Recently, Snakeoil has grown into a quintet with the addition of guitarist Ryan Ferreira:
photograph by Nuno Martins, courtesy of ECM
That expansion began with the group's 2015 release, You've Been Watching Me; and it has continued into the latest ECM album, Incidentals, which was released at the beginning of this month. Through this album the attentive listener will recognize this group as one in that boundary area of classification that lies between jazz as chamber music by other means and chamber music as jazz by other means.
Among other attributes, Incidentals offers the longest single track that the group has recorded since its inception. “Sideshow” is about 26 minutes long; and one can readily appreciate it as a journey that leads the listener through an extensive diversity of moods and the rhetorics through which they are expressed. The piece is actually part of a more ambitious hour-long composition in two halves. The first half was “Small World In A Small Town,” which was the longest track on Snakeoil’s preceding album, You’ve Been Watching Me.
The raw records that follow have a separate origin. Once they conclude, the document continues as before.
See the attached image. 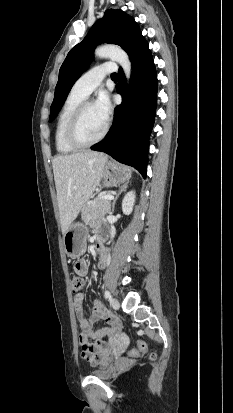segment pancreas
<instances>
[{
	"instance_id": "pancreas-1",
	"label": "pancreas",
	"mask_w": 233,
	"mask_h": 413,
	"mask_svg": "<svg viewBox=\"0 0 233 413\" xmlns=\"http://www.w3.org/2000/svg\"><path fill=\"white\" fill-rule=\"evenodd\" d=\"M110 212V201L99 198L94 202L86 205L82 210V220L85 224H88L93 219L106 215Z\"/></svg>"
}]
</instances>
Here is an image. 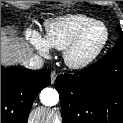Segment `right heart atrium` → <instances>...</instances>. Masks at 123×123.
<instances>
[{
	"mask_svg": "<svg viewBox=\"0 0 123 123\" xmlns=\"http://www.w3.org/2000/svg\"><path fill=\"white\" fill-rule=\"evenodd\" d=\"M27 41L42 55H48L50 47L47 44L44 36L37 30L28 29L25 33Z\"/></svg>",
	"mask_w": 123,
	"mask_h": 123,
	"instance_id": "obj_1",
	"label": "right heart atrium"
}]
</instances>
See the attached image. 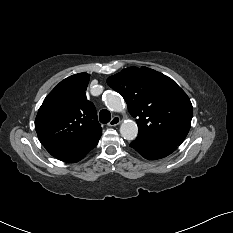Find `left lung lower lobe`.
Instances as JSON below:
<instances>
[{"label":"left lung lower lobe","instance_id":"1","mask_svg":"<svg viewBox=\"0 0 233 233\" xmlns=\"http://www.w3.org/2000/svg\"><path fill=\"white\" fill-rule=\"evenodd\" d=\"M130 146L134 148L138 153H140L144 158L149 160L166 157L177 148L176 145L145 138H136L130 144Z\"/></svg>","mask_w":233,"mask_h":233}]
</instances>
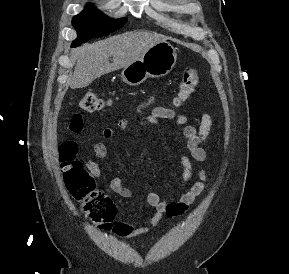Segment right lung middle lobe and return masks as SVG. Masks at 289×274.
I'll use <instances>...</instances> for the list:
<instances>
[{
    "instance_id": "dd1d6c3e",
    "label": "right lung middle lobe",
    "mask_w": 289,
    "mask_h": 274,
    "mask_svg": "<svg viewBox=\"0 0 289 274\" xmlns=\"http://www.w3.org/2000/svg\"><path fill=\"white\" fill-rule=\"evenodd\" d=\"M126 22V18L109 20L92 5H88L72 20L73 26L78 31V38L73 41L72 47H77L92 37L108 35L121 28Z\"/></svg>"
}]
</instances>
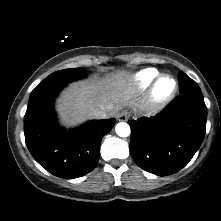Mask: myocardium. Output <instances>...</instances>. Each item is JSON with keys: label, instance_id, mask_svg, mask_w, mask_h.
Returning a JSON list of instances; mask_svg holds the SVG:
<instances>
[{"label": "myocardium", "instance_id": "1", "mask_svg": "<svg viewBox=\"0 0 221 221\" xmlns=\"http://www.w3.org/2000/svg\"><path fill=\"white\" fill-rule=\"evenodd\" d=\"M163 79H170L173 83V87L168 93L160 95L158 92V86ZM177 90L178 82L173 76H171L170 74H160L154 79L151 84L149 91L150 103L156 108H161L173 99V97L177 93Z\"/></svg>", "mask_w": 221, "mask_h": 221}]
</instances>
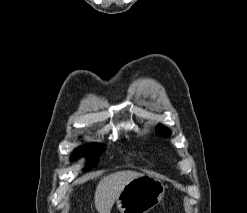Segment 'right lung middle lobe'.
Instances as JSON below:
<instances>
[{"label": "right lung middle lobe", "instance_id": "obj_1", "mask_svg": "<svg viewBox=\"0 0 247 213\" xmlns=\"http://www.w3.org/2000/svg\"><path fill=\"white\" fill-rule=\"evenodd\" d=\"M103 148H104L103 144H99V145L93 144L91 146V152L88 154L89 160H88L87 166L85 167L84 171L91 169L92 167H94L98 163L99 157H100V154H101ZM87 152H88V148H86V147L78 148L75 150V157L83 156Z\"/></svg>", "mask_w": 247, "mask_h": 213}]
</instances>
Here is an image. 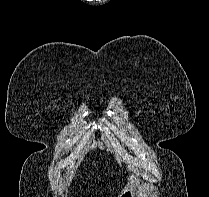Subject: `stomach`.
Returning <instances> with one entry per match:
<instances>
[{"label":"stomach","instance_id":"0dacf381","mask_svg":"<svg viewBox=\"0 0 209 197\" xmlns=\"http://www.w3.org/2000/svg\"><path fill=\"white\" fill-rule=\"evenodd\" d=\"M143 187V181L138 177L130 179L128 184L122 190L119 197H142L141 190Z\"/></svg>","mask_w":209,"mask_h":197}]
</instances>
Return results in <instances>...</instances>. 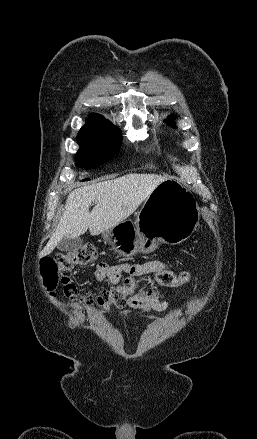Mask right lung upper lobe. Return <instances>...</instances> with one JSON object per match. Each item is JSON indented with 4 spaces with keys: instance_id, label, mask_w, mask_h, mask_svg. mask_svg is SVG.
Wrapping results in <instances>:
<instances>
[{
    "instance_id": "obj_1",
    "label": "right lung upper lobe",
    "mask_w": 257,
    "mask_h": 439,
    "mask_svg": "<svg viewBox=\"0 0 257 439\" xmlns=\"http://www.w3.org/2000/svg\"><path fill=\"white\" fill-rule=\"evenodd\" d=\"M87 120H102L105 122H109L107 119L102 118V116L99 114H90V117Z\"/></svg>"
}]
</instances>
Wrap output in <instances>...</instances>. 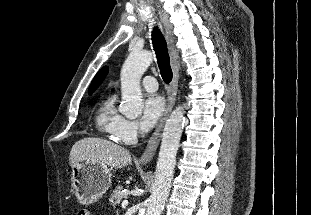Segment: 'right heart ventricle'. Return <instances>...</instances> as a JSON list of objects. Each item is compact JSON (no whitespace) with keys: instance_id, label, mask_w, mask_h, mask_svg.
<instances>
[{"instance_id":"right-heart-ventricle-1","label":"right heart ventricle","mask_w":311,"mask_h":215,"mask_svg":"<svg viewBox=\"0 0 311 215\" xmlns=\"http://www.w3.org/2000/svg\"><path fill=\"white\" fill-rule=\"evenodd\" d=\"M123 119L124 117L119 114L115 107V97L111 96L100 106L96 115V126L103 134L113 140H118L116 130Z\"/></svg>"}]
</instances>
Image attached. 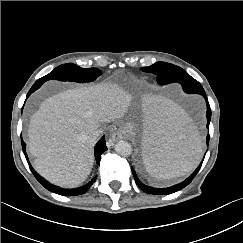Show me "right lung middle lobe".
Returning <instances> with one entry per match:
<instances>
[{"label":"right lung middle lobe","instance_id":"obj_1","mask_svg":"<svg viewBox=\"0 0 243 243\" xmlns=\"http://www.w3.org/2000/svg\"><path fill=\"white\" fill-rule=\"evenodd\" d=\"M101 71L97 68H81L73 63H67L55 68L48 75L38 79L37 83H44L47 80L56 79L60 81L89 82L95 80Z\"/></svg>","mask_w":243,"mask_h":243}]
</instances>
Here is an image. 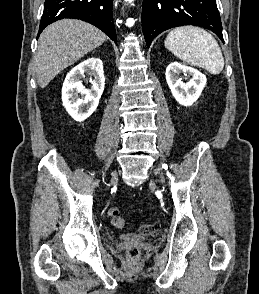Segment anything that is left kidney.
Instances as JSON below:
<instances>
[{"label":"left kidney","mask_w":259,"mask_h":294,"mask_svg":"<svg viewBox=\"0 0 259 294\" xmlns=\"http://www.w3.org/2000/svg\"><path fill=\"white\" fill-rule=\"evenodd\" d=\"M191 76L192 78L184 83L180 74ZM166 81L175 100L183 106H191L197 101L206 85V77L198 70L172 62L166 68Z\"/></svg>","instance_id":"obj_1"}]
</instances>
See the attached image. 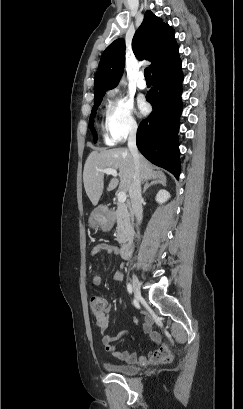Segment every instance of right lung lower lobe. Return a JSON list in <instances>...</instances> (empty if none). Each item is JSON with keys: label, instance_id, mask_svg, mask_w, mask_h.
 I'll use <instances>...</instances> for the list:
<instances>
[{"label": "right lung lower lobe", "instance_id": "1", "mask_svg": "<svg viewBox=\"0 0 243 409\" xmlns=\"http://www.w3.org/2000/svg\"><path fill=\"white\" fill-rule=\"evenodd\" d=\"M153 88L147 101L152 113L143 120L137 131V147L153 164L180 175L178 149L179 117L182 112L181 83L183 75L178 47L152 72Z\"/></svg>", "mask_w": 243, "mask_h": 409}]
</instances>
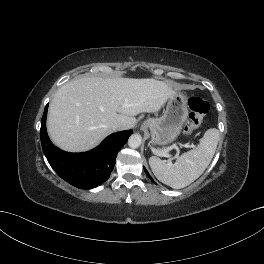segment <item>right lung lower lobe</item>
Instances as JSON below:
<instances>
[{
	"instance_id": "1",
	"label": "right lung lower lobe",
	"mask_w": 264,
	"mask_h": 264,
	"mask_svg": "<svg viewBox=\"0 0 264 264\" xmlns=\"http://www.w3.org/2000/svg\"><path fill=\"white\" fill-rule=\"evenodd\" d=\"M48 104L41 120L43 152L54 171L69 184L80 189H92L105 182L114 168L115 158L127 142L132 130L109 135L95 149L85 153H69L55 147L46 131Z\"/></svg>"
}]
</instances>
Nevertheless, “Sideshow” stands quite well on its own; and, by virtues of the smooth transitions through its constituent episodes, the attentive listener is unlikely to be aware of just how long the “clock time” of this piece really is.
Indeed, the same can be said of the Incidentals album as a whole. There is very much a sense of an underlying “vocabulary” of thematic tropes, particularly in Berne’s own saxophone work, that endow the duration of the entire album (a little more than an hour) with a sense of unity. This is one of the attributes that leads the attentive listener to come down on the side of chamber music, rather than jazz. Nevertheless, the tropes themselves tend to be jazzy in origin, even if those origins are to be found in the more avant-garde practices of making jazz.
As a result, the best way to deal with the problem of classification is to ignore it. Even the more casual listeners should have no trouble simply sitting back and enjoying the ride. The scrupulous attention to clarity of execution that can be found in all of the group’s members makes it clear that the ensemble has no interest in the obscure or the arcane. Some of the sonorities use electronics to depart from the usual expectations for “straight-ahead” jazz; but none of them would be unfamiliar to anyone who has experienced an electric guitar being pushed to its limits (but not being destroyed as part of an on-stage rock performance).
For those hearing about Snakeoil for the first time, even though this is the latest of several albums, it still provides a good “first taste” of the group. Those planning to go to one of the performances on Saturday are likely to find the recording, taken as a whole, a useful approach to orientation. However, for those who prefer their listening to come from recordings, the album is also a good way to make the group’s acquaintance.